Brief: Count the lines in the data below that contain the string "across", treating uppercase and lowercase as different. Reply with only the number.

Short-answer chart tasks:
BEGIN
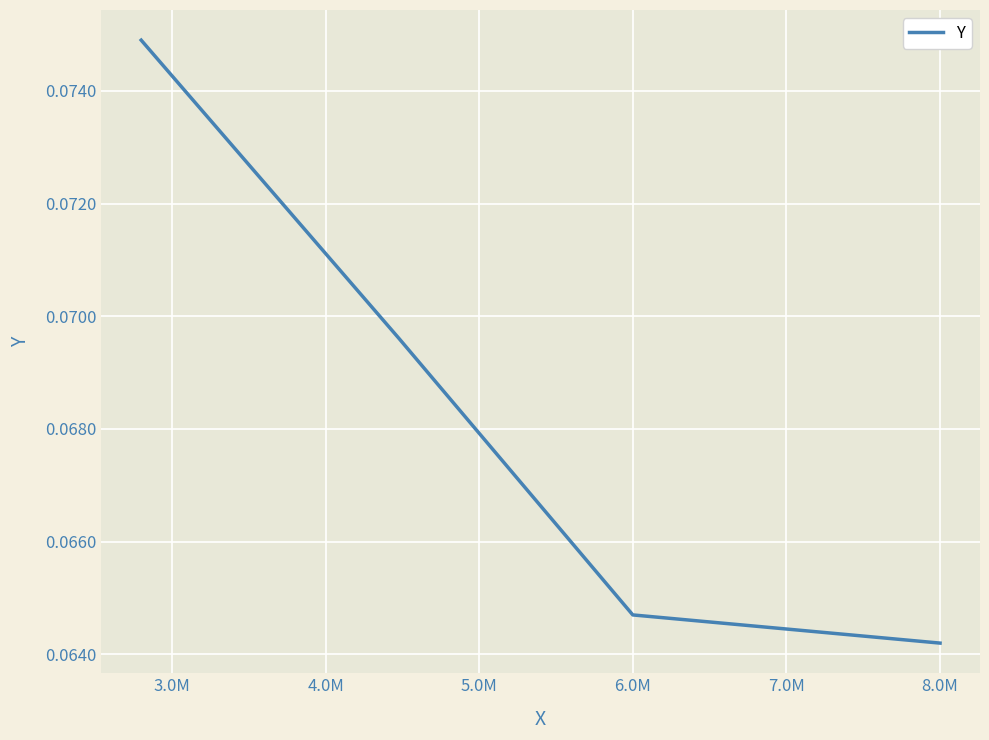

What is the sum of all values?

0.3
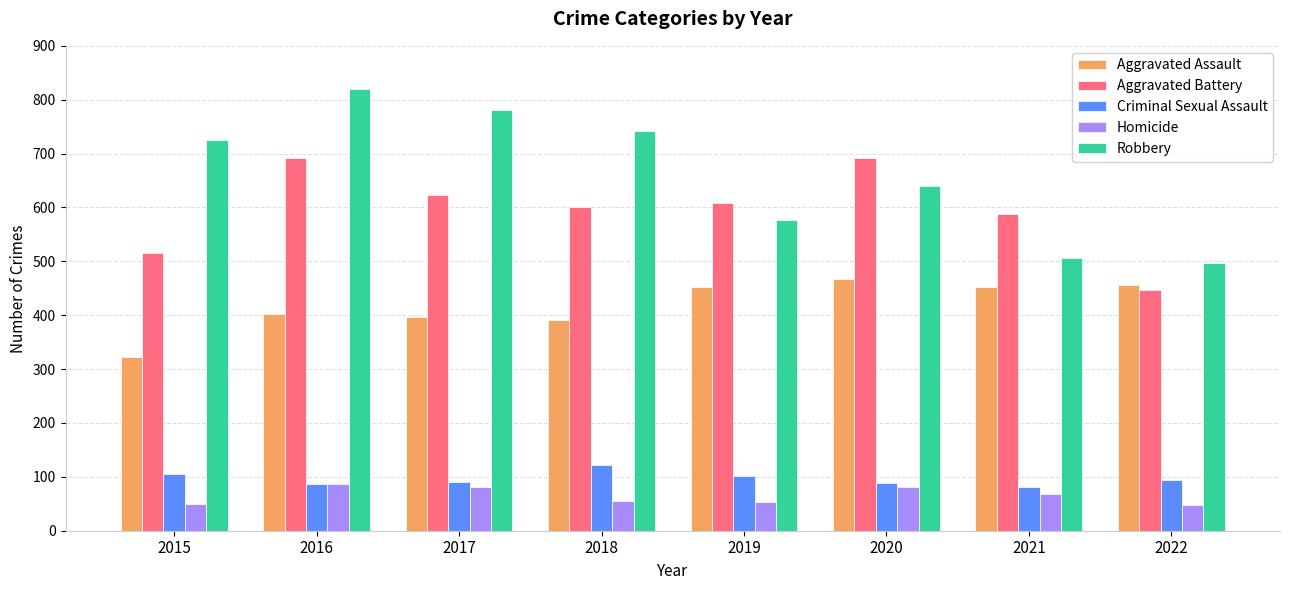

What is the total value across all series at 2022?

1542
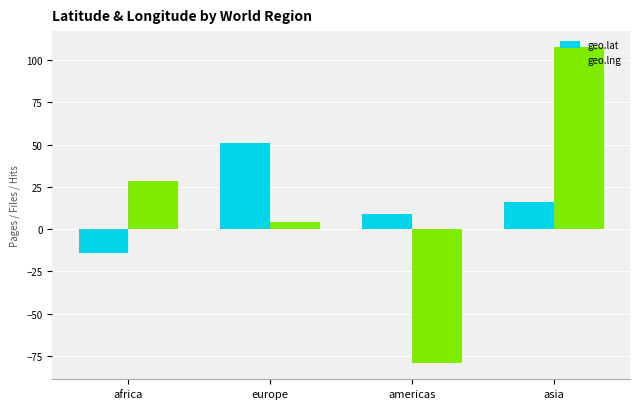

Which category has the lowest value across all series?

americas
END
Response for this exercise: 2